> Exercise description
Please revise the items below by replacing "chart" with "graph" everywhere and changing nothing else. Leave the pictures out of your version.

> The records
↓↓↓

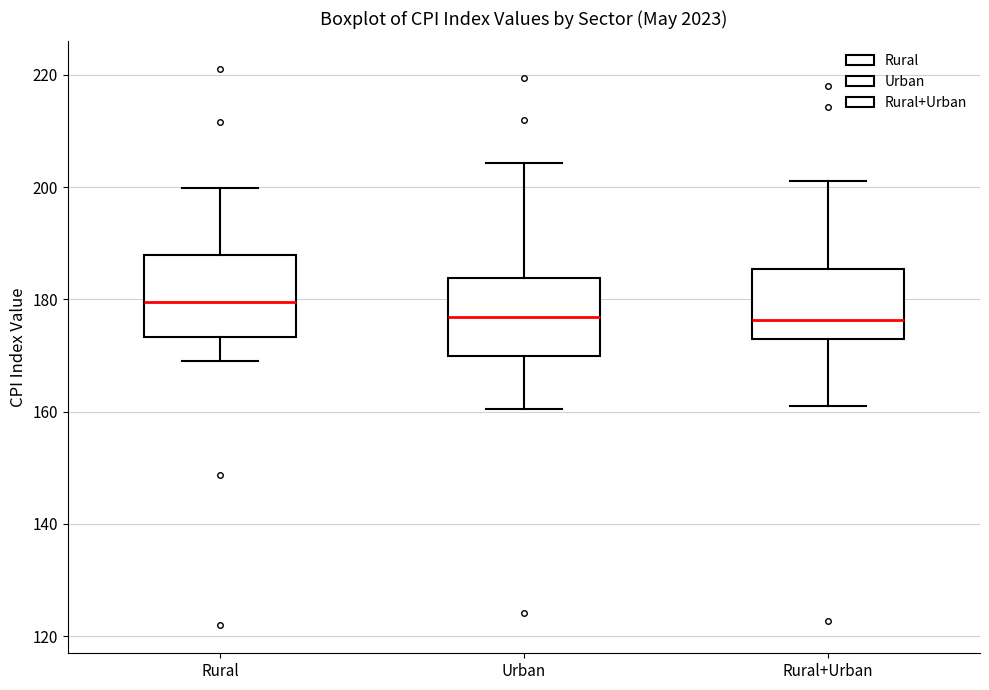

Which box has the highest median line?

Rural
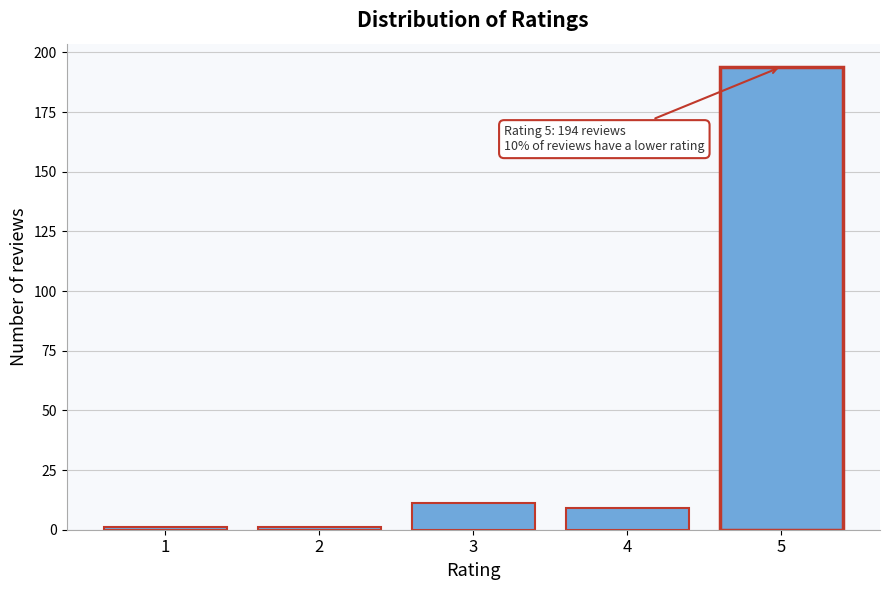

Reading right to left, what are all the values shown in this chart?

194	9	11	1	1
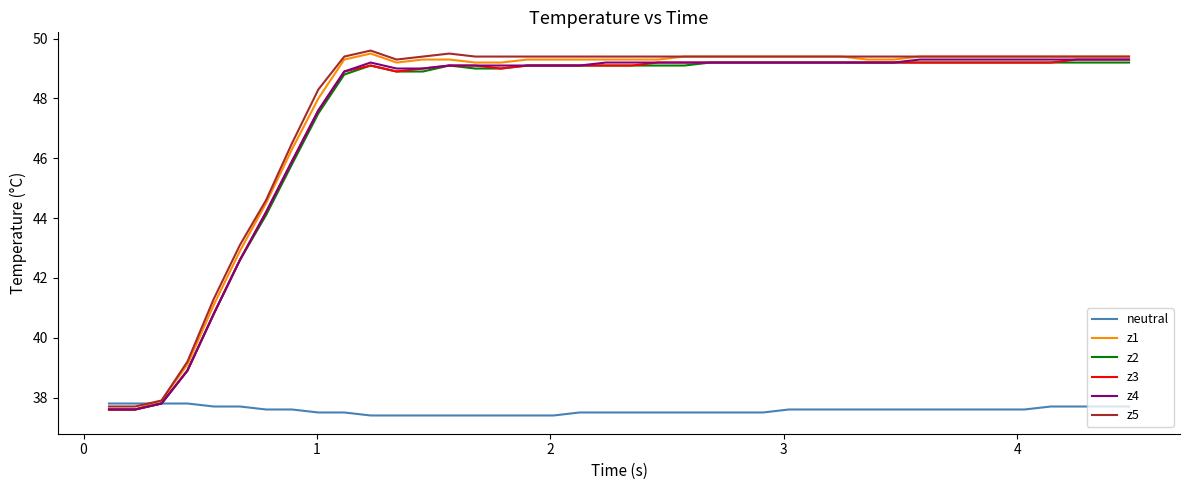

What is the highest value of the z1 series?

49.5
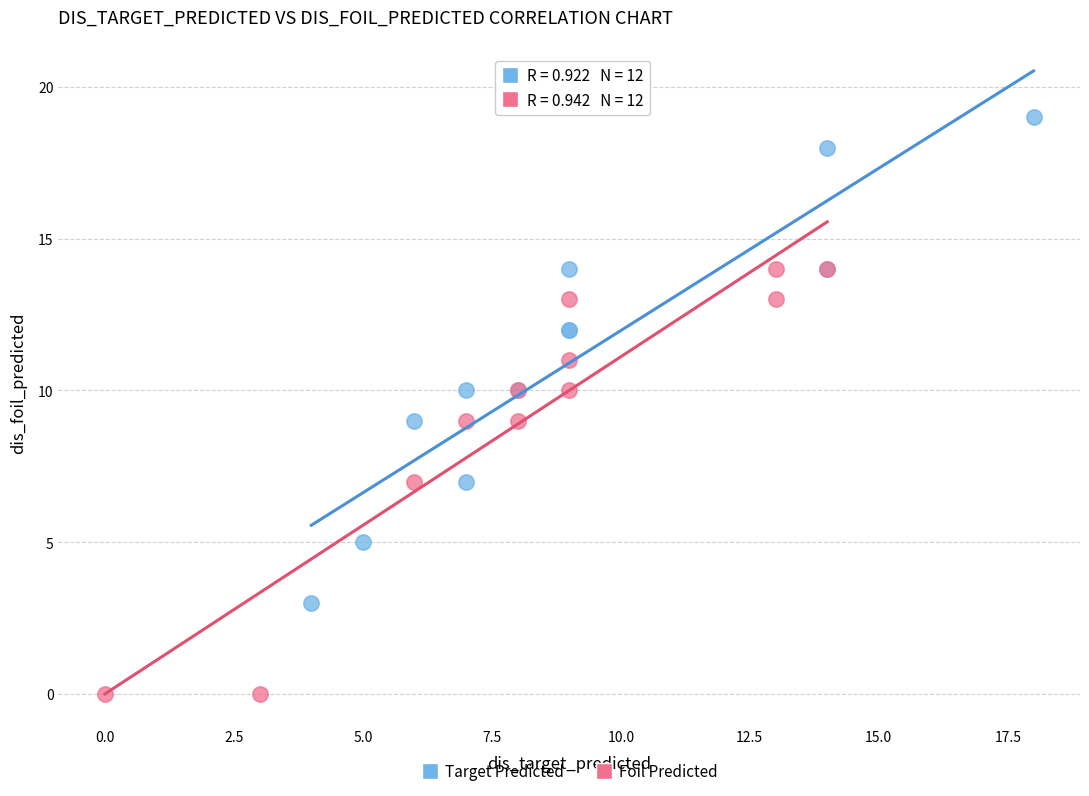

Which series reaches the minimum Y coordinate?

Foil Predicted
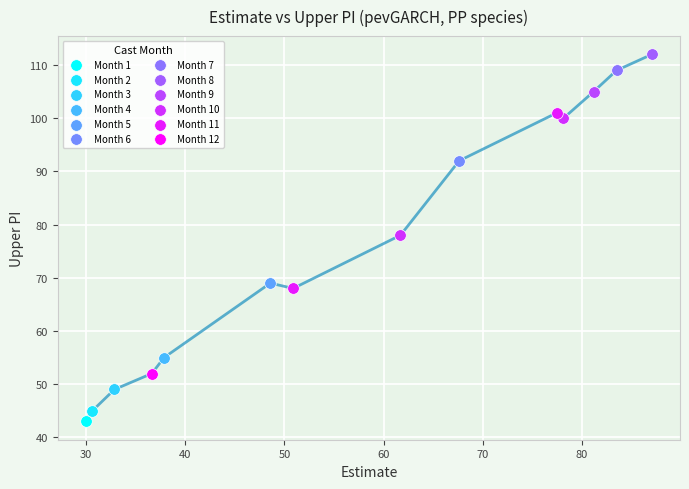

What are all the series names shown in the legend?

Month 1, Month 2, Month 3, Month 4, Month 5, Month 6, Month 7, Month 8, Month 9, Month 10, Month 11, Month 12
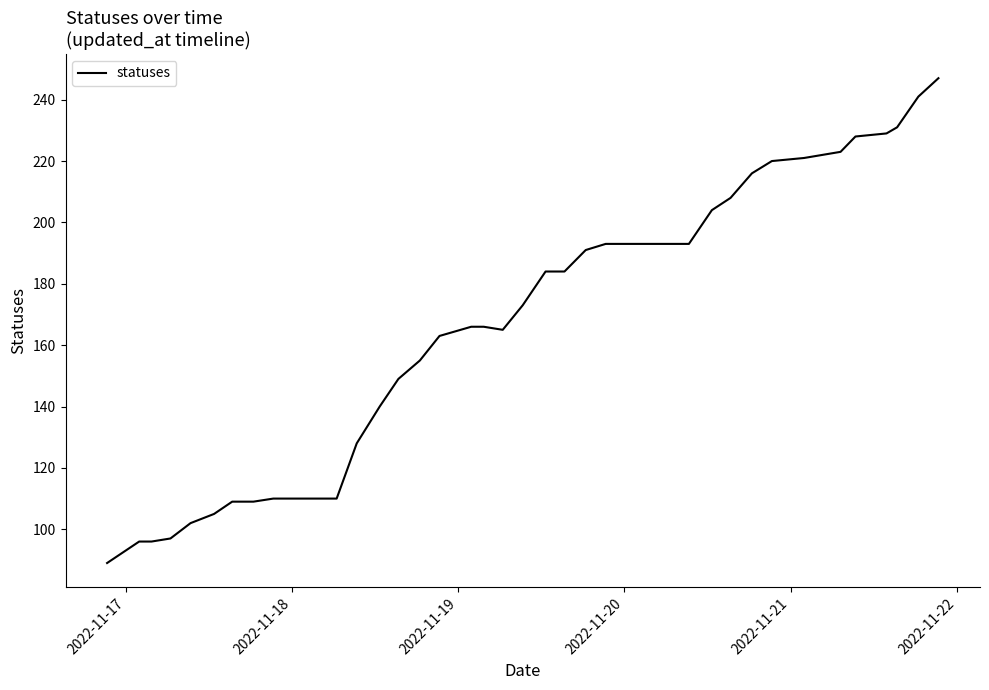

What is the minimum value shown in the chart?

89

↑↑↑

> Expected output
Which box has the highest median line?

Rural

Reading right to left, what are all the values shown in this graph?

194	9	11	1	1

What is the highest value of the z1 series?

49.5

Which series reaches the minimum Y coordinate?

Foil Predicted

What are all the series names shown in the legend?

Month 1, Month 2, Month 3, Month 4, Month 5, Month 6, Month 7, Month 8, Month 9, Month 10, Month 11, Month 12

What is the minimum value shown in the graph?

89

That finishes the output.